Our intelligence sources in Moscow report that two possible
outside causes of the malfunction are under scrutiny by Moscow and Tehran:
1.
The bolts were deliberately unscrewed and dropped into the reactor vessel as an
act of sabotage;
2. The Stuxnet virus which attacked Iran’s nuclear program two years ago was
back and had tampered with the reactor’s computers.
Five months ago, Iran suspended operations at the Fordo underground
enrichment facility near Qom after the power lines supplying the plant were
sabotaged on Aug. 17 and some of the centrifuges blew up. The Iranians resumed
work at Fordo in the second half of September without discovering who was
responsible for the incident. However, the suspicion of sabotage at Bushehr
immediately crossed the minds of the Russian and Iranian investigators, although
they have not ruled an accident or incompetence.
Bushehr supplies the Iran’s
national electricity grid with one-fifth of its fuel and it was therefore
important to get it running again without delay. Our sources report that Monday,
Nov. 26, Iranian and Russian engineers reloaded the fuel rods – still without
explaining why they had been removed.
Friday, Nov. 30, shortly before the
disclosure from Moscow, Tehran for the first time in its twenty-year nuclear
program showed concern about the impact of “nuclear accidents” at Iran’s nuclear
sites on the wellbeing of the population and environment.
Gholamreza
Massoumi, head of Iran’s accident and medical emergency center, announced: “We
believe all of our emergency services should be trained and ready to face
nuclear accidents.”
He referred to “accidents” at the Isfahan Uranium
Conversion Facility where yellowcake is converted into highly toxic uranium
hexafluoride and revealed: “People who have been in the region, for example –
Isfahan’s UCF – have had some accidents for which they have been treated.”
He admitted that some employees at Isfahan had suffered from “health issues”
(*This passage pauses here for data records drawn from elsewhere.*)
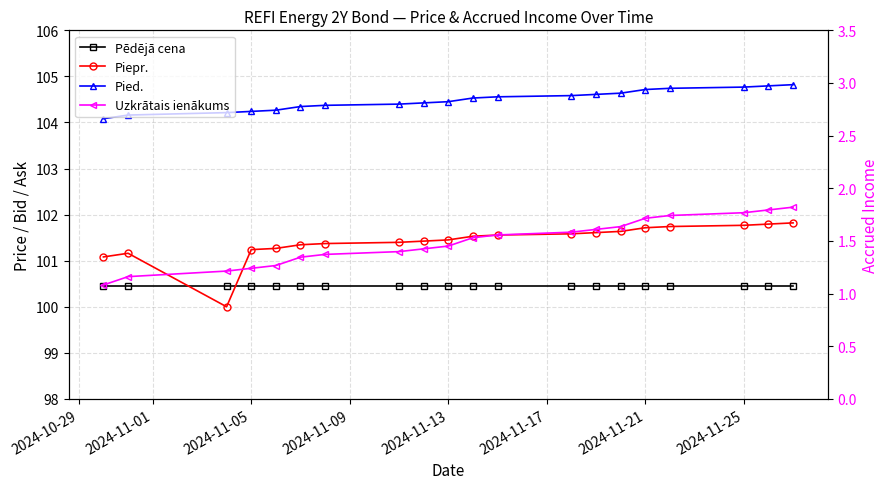

What is the difference between the second highest and minimum values in the Pied. series?

0.7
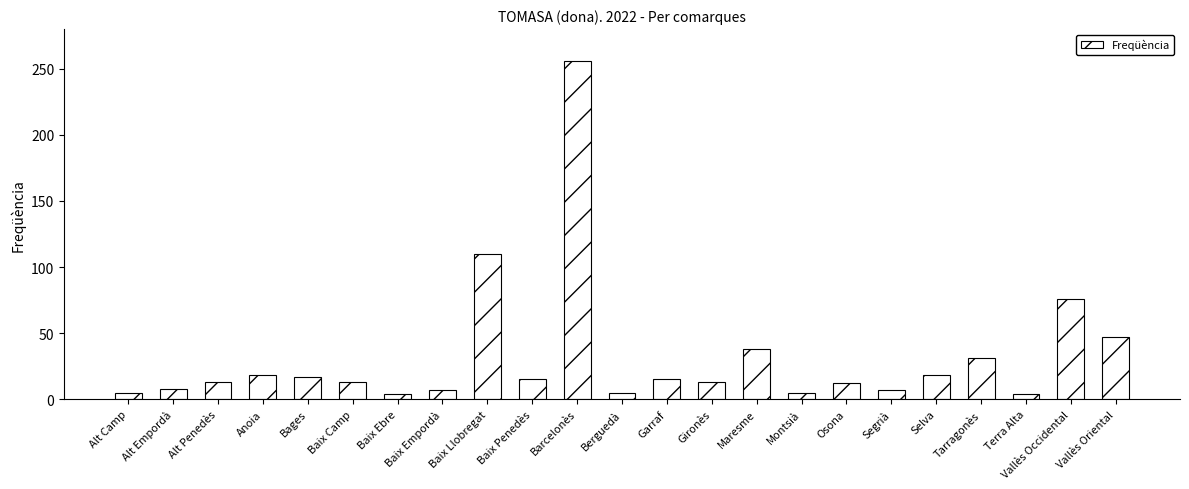

The value at Baix Llobregat is 110. True or false?

True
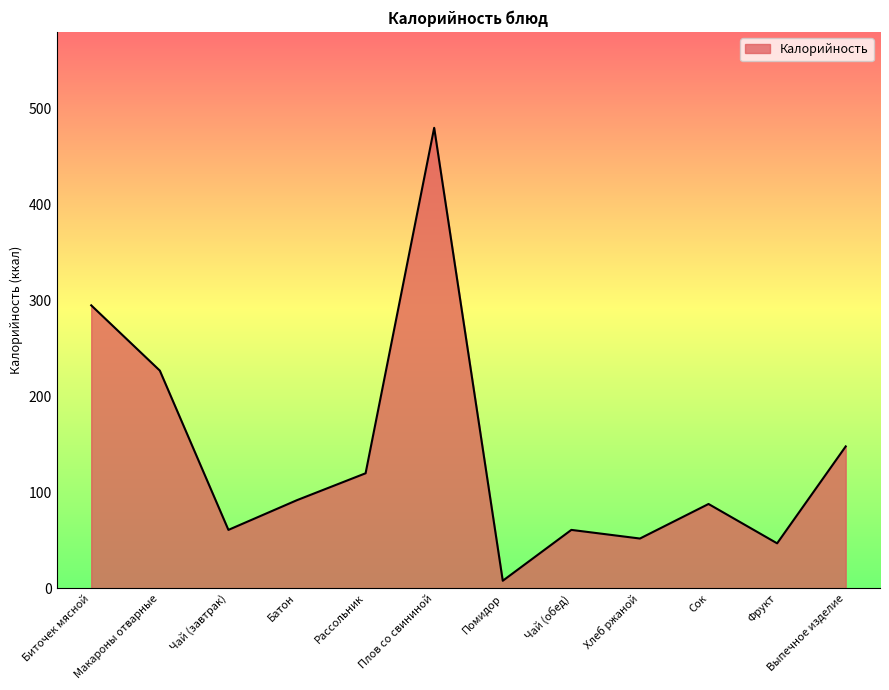

How many categories are shown in the chart?

12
and warned of “problems that civilians living close to nuclear sites could
face.”
Massourni’s comments were removed from the semi-official Mehr news
agency’s website a few hours after they were published.
Officials in Tehran,
already jumpy over the near-catastrophe in Bushehr, must have realized that the
comments about the urgent need to prepare emergency services for nuclear
accidents, if tied in with the “health problems” at Isfahan and the
near-disaster at Bushehr, were a recipe for a nightmare scenario of mass panic
in the population and an outcry in the Gulf region against the hazards of Iran’s
nuclear program – even before it produces a weapon.